The task: Output only the lines of the entries that follow, starting at the one with "[135,131,784,147] rates. Variation" and running down to the one with "[1009,103,1022,118] 8 ->", both included and unchanged.

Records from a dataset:
-- Opening Marker --
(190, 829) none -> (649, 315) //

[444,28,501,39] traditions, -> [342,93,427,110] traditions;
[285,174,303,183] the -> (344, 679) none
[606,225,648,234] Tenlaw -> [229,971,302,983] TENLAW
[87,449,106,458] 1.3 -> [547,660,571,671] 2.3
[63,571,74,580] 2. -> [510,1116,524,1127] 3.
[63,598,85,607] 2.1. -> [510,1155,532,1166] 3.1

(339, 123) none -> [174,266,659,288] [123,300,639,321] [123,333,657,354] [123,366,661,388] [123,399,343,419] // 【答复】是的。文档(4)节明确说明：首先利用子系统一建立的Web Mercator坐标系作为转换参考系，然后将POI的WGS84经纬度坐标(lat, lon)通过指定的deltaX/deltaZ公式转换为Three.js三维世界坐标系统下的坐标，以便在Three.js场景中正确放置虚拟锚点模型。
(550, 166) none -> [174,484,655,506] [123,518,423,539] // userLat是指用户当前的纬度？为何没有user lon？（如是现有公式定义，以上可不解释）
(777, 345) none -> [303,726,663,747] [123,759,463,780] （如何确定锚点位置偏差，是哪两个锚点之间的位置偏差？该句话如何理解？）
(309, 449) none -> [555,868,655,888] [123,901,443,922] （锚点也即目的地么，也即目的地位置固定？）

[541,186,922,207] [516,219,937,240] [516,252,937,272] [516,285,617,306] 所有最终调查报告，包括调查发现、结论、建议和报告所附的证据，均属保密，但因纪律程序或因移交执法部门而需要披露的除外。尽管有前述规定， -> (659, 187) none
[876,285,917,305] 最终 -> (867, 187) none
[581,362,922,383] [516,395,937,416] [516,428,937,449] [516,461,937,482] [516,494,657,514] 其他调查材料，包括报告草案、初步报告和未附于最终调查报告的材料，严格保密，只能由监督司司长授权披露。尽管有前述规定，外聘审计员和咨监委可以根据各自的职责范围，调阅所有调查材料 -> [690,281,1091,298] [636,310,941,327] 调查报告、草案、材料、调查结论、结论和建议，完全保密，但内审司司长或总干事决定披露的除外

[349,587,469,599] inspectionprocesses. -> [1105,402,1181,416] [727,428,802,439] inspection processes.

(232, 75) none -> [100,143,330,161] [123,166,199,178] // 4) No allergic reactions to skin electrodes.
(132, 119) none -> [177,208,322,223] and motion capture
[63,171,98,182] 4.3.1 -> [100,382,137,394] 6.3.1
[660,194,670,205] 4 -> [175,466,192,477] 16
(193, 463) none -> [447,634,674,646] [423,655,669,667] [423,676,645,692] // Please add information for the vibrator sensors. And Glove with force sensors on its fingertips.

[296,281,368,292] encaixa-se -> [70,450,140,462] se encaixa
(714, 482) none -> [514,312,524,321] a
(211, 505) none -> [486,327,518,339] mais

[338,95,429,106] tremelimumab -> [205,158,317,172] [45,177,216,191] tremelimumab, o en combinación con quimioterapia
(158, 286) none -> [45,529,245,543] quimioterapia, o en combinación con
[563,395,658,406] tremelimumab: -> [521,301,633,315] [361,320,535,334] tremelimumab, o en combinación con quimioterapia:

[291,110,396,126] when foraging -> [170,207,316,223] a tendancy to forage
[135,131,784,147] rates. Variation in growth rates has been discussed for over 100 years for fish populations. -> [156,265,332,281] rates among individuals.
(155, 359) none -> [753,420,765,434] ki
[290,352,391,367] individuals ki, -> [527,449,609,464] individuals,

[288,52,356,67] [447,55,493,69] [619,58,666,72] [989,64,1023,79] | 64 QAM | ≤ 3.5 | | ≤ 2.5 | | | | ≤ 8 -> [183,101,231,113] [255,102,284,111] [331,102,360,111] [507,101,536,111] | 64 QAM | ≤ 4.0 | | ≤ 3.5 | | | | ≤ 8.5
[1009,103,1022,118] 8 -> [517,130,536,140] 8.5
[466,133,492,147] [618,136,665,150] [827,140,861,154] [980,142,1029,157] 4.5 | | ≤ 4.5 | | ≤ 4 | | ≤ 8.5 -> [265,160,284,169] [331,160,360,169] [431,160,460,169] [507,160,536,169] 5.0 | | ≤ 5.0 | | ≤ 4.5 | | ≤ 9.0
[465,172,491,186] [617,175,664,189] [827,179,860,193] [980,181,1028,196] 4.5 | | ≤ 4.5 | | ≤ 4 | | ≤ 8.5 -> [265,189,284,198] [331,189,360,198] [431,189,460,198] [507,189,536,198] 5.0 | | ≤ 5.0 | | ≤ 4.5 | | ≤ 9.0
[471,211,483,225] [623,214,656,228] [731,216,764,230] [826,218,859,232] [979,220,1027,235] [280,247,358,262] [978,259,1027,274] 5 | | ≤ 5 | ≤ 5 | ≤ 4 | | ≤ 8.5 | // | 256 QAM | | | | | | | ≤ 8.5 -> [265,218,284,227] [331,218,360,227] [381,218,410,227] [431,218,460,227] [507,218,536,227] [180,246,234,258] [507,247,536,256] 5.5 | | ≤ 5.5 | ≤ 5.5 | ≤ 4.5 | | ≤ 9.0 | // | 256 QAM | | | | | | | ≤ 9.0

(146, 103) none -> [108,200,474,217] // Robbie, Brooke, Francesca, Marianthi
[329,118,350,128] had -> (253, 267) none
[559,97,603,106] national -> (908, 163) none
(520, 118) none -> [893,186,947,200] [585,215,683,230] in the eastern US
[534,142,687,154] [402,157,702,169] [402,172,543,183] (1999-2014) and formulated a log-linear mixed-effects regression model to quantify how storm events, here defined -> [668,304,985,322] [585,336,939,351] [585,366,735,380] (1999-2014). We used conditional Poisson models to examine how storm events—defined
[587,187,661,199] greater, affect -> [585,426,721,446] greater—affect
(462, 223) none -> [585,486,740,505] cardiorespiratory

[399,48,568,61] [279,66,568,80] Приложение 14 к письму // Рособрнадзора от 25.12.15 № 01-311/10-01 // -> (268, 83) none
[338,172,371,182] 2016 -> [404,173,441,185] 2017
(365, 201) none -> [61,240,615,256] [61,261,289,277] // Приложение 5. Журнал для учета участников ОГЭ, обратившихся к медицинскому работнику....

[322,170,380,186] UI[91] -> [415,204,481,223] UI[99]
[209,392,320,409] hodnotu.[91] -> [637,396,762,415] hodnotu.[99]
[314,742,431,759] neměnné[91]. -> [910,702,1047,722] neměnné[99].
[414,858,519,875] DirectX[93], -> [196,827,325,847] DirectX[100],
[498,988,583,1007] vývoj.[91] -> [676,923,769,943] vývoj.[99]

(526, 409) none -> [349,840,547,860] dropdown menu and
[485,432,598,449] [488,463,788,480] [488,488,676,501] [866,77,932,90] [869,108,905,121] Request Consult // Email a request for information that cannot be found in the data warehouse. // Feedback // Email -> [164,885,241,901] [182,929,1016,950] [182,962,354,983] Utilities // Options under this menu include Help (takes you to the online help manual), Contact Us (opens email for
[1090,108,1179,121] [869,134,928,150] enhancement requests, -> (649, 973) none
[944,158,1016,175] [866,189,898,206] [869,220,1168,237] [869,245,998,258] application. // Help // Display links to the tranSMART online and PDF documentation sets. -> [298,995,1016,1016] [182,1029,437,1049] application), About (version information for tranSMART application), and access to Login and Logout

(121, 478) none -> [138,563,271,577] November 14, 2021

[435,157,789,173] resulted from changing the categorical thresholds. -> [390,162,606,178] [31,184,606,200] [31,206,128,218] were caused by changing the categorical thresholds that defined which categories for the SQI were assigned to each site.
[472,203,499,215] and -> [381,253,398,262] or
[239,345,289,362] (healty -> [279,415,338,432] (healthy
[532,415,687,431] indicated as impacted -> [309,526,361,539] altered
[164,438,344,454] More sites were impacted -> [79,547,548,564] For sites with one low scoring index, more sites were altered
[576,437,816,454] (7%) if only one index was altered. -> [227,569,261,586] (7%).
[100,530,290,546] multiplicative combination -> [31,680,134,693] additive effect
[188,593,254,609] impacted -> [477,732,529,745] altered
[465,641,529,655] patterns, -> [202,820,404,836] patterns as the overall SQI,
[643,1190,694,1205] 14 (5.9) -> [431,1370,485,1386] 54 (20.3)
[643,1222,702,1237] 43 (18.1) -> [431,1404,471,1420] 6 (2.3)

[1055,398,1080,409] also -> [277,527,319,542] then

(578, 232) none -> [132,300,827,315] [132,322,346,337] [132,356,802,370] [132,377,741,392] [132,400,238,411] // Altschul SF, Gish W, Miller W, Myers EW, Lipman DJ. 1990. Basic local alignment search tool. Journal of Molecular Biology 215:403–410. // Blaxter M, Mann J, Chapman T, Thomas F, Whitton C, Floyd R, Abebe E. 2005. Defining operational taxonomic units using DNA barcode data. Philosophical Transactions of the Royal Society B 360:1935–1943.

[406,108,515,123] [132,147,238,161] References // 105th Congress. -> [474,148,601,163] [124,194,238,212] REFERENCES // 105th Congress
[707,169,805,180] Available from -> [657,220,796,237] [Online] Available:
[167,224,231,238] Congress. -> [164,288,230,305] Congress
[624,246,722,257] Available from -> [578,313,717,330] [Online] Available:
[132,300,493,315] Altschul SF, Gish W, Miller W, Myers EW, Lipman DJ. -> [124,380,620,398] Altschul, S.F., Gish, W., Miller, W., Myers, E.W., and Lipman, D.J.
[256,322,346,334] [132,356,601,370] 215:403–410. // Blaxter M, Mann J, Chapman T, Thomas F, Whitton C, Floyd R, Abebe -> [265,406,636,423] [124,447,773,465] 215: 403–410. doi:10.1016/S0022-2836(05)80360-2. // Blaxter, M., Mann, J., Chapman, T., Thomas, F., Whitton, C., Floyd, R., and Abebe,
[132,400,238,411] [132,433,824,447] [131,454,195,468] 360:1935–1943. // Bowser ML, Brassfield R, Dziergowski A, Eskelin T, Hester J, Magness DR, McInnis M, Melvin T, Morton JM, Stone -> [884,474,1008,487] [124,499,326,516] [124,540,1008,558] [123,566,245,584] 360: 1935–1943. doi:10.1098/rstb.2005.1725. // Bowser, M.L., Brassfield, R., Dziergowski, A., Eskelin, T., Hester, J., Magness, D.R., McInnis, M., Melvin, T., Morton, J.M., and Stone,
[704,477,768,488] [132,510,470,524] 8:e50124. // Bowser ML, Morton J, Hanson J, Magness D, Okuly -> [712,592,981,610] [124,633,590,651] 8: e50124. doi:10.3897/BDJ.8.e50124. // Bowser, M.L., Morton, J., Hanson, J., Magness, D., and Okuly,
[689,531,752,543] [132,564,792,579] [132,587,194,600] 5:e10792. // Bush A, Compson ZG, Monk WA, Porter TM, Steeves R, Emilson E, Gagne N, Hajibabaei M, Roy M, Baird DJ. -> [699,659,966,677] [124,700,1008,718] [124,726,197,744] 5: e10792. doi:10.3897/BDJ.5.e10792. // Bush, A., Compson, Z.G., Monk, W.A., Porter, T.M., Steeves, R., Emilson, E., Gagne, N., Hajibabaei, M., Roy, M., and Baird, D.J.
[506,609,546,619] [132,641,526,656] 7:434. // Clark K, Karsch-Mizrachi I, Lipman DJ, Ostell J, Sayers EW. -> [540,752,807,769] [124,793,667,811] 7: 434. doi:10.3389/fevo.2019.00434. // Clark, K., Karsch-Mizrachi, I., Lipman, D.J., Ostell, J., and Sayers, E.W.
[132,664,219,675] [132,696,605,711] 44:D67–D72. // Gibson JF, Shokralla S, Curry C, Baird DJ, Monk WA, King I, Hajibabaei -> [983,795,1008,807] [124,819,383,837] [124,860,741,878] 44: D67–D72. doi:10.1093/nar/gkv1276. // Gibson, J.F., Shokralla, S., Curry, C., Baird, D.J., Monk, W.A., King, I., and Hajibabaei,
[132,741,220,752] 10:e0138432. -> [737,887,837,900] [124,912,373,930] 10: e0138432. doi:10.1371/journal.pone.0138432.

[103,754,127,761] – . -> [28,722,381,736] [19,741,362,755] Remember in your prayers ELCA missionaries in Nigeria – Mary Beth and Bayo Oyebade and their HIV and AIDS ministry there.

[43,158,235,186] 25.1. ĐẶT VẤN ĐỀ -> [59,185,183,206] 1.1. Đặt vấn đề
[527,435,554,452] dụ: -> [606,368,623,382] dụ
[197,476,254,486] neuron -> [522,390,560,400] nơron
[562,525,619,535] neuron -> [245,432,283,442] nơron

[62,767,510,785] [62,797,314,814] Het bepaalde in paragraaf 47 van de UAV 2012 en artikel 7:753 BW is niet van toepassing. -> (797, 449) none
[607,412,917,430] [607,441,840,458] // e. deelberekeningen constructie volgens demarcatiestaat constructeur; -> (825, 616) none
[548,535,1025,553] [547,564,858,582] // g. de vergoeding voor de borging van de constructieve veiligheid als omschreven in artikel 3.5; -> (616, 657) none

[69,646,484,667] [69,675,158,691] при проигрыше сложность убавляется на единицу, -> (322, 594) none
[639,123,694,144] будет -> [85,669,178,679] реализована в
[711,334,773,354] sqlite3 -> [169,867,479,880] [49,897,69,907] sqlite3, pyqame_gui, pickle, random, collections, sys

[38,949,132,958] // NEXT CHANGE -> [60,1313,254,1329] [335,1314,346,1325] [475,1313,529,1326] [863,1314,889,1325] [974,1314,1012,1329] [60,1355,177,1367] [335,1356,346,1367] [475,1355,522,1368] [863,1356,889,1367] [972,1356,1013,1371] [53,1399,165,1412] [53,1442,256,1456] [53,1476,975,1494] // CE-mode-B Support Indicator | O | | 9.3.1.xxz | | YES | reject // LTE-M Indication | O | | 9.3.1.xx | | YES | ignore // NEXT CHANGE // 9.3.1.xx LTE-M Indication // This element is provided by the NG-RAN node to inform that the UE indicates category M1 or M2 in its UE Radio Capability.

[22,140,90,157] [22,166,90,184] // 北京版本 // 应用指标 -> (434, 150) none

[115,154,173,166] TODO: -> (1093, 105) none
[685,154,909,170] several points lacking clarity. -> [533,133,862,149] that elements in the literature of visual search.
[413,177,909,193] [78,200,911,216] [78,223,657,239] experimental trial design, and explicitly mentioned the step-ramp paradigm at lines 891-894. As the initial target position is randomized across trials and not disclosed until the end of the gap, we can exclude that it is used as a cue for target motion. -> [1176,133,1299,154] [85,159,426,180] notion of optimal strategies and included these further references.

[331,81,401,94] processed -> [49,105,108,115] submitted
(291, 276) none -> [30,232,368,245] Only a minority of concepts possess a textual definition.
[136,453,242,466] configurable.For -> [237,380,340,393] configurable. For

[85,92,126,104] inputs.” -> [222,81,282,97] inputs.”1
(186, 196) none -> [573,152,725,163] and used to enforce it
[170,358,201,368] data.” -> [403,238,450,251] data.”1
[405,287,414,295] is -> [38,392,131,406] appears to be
-- Closing Marker --
Expected answer:
[135,131,784,147] rates. Variation in growth rates has been discussed for over 100 years for fish populations. -> [156,265,332,281] rates among individuals.
(155, 359) none -> [753,420,765,434] ki
[290,352,391,367] individuals ki, -> [527,449,609,464] individuals,

[288,52,356,67] [447,55,493,69] [619,58,666,72] [989,64,1023,79] | 64 QAM | ≤ 3.5 | | ≤ 2.5 | | | | ≤ 8 -> [183,101,231,113] [255,102,284,111] [331,102,360,111] [507,101,536,111] | 64 QAM | ≤ 4.0 | | ≤ 3.5 | | | | ≤ 8.5
[1009,103,1022,118] 8 -> [517,130,536,140] 8.5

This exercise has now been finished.